Directions for this task: Show each line in the collected data entries that contains the word "Carolina".

====== Extracted records

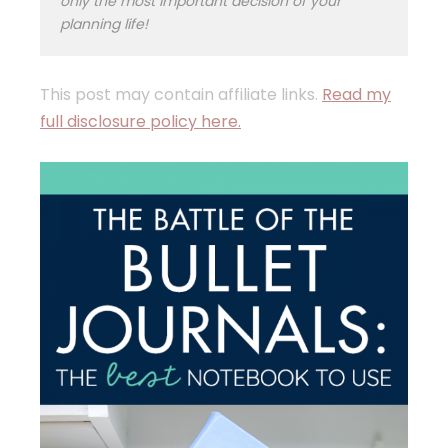
only the most important decision of your
planning life!
This post may contain affiliate links.
Read my
full disclosure policy here.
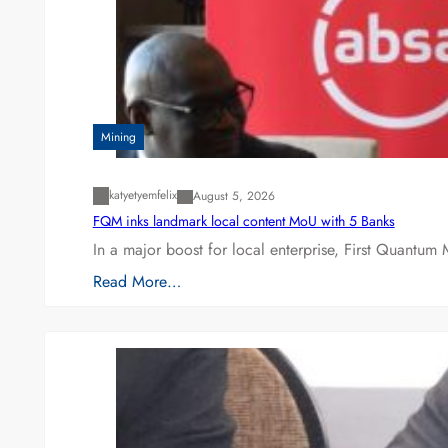
Mining
katyetyemfelix
August 5, 2026
FQM inks landmark local content MoU with 5 Banks
In a major boost for local enterprise, First Quantum 
Read More…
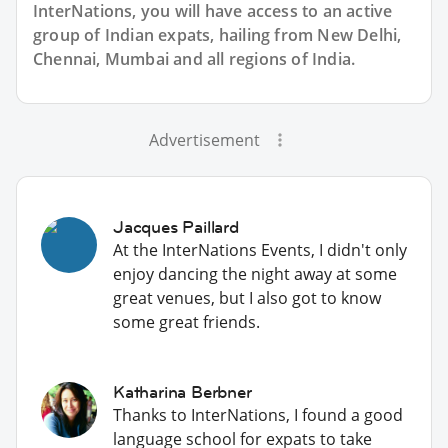
InterNations, you will have access to an active
group of
Indian
expats, hailing from New Delhi,
Chennai, Mumbai and all regions of India.
Advertisement
Jacques Paillard
At the InterNations Events, I didn't only
enjoy dancing the night away at some
great venues, but I also got to know
some great friends.
Katharina Berbner
Thanks to InterNations, I found a good
language school for expats to take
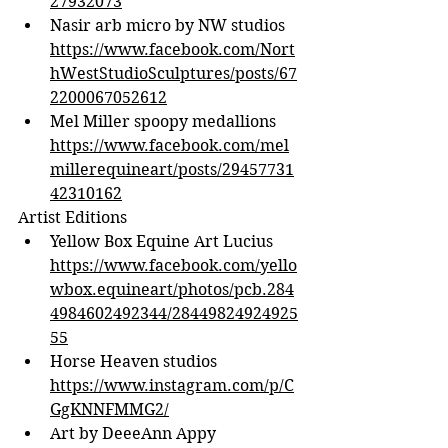
27932073
Nasir arb micro by NW studios 
https://www.facebook.com/Nort
hWestStudioSculptures/posts/67
2200067052612
Mel Miller spoopy medallions 
https://www.facebook.com/mel
millerequineart/posts/29457731
42310162
Artist Editions
Yellow Box Equine Art Lucius 
https://www.facebook.com/yello
wbox.equineart/photos/pcb.284
4984602492344/28449824924925
55
Horse Heaven studios 
https://www.instagram.com/p/C
GgKNNFMMG2/
Art by DeeeAnn Appy 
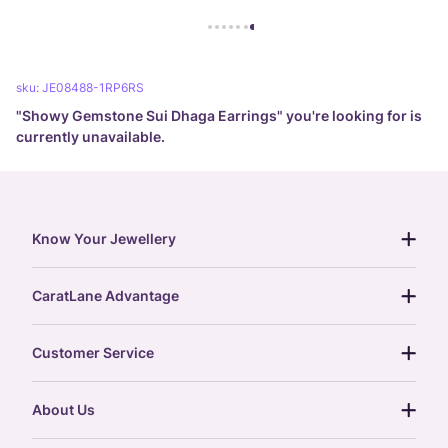
sku:
JE08488-1RP6RS
"
Showy Gemstone Sui Dhaga Earrings
" you're looking for is
currently unavailable.
Know Your Jewellery
diamond guide
CaratLane Advantage
jewellery guide
15-day returns
gemstones guide
Customer Service
free shipping
gold rate
return policy
postcards
About Us
treasure chest
order status
gold exchange
glossary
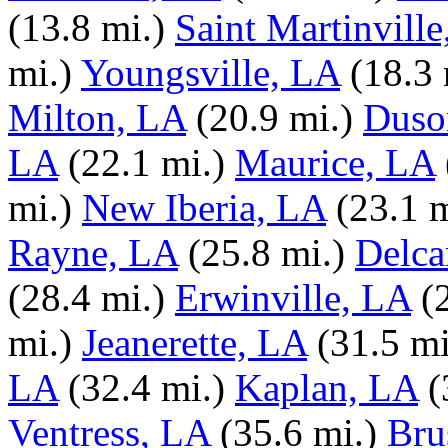
(13.8 mi.)
Saint Martinvill
mi.)
Youngsville, LA
(18.3 
Milton, LA
(20.9 mi.)
Duso
LA
(22.1 mi.)
Maurice, LA
mi.)
New Iberia, LA
(23.1 m
Rayne, LA
(25.8 mi.)
Delca
(28.4 mi.)
Erwinville, LA
(
mi.)
Jeanerette, LA
(31.5 mi
LA
(32.4 mi.)
Kaplan, LA
(
Ventress, LA
(35.6 mi.)
Bru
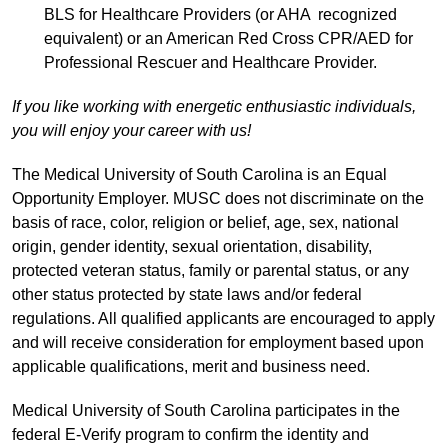
BLS for Healthcare Providers (or AHA recognized
equivalent) or an American Red Cross CPR/AED for
Professional Rescuer and Healthcare Provider.
If you like working with energetic enthusiastic individuals,
you will enjoy your career with us!
The Medical University of South Carolina is an Equal
Opportunity Employer. MUSC does not discriminate on the
basis of race, color, religion or belief, age, sex, national
origin, gender identity, sexual orientation, disability,
protected veteran status, family or parental status, or any
other status protected by state laws and/or federal
regulations. All qualified applicants are encouraged to apply
and will receive consideration for employment based upon
applicable qualifications, merit and business need.
Medical University of South Carolina participates in the
federal E-Verify program to confirm the identity and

============

Output for this task:
The Medical University of South Carolina is an Equal
Medical University of South Carolina participates in the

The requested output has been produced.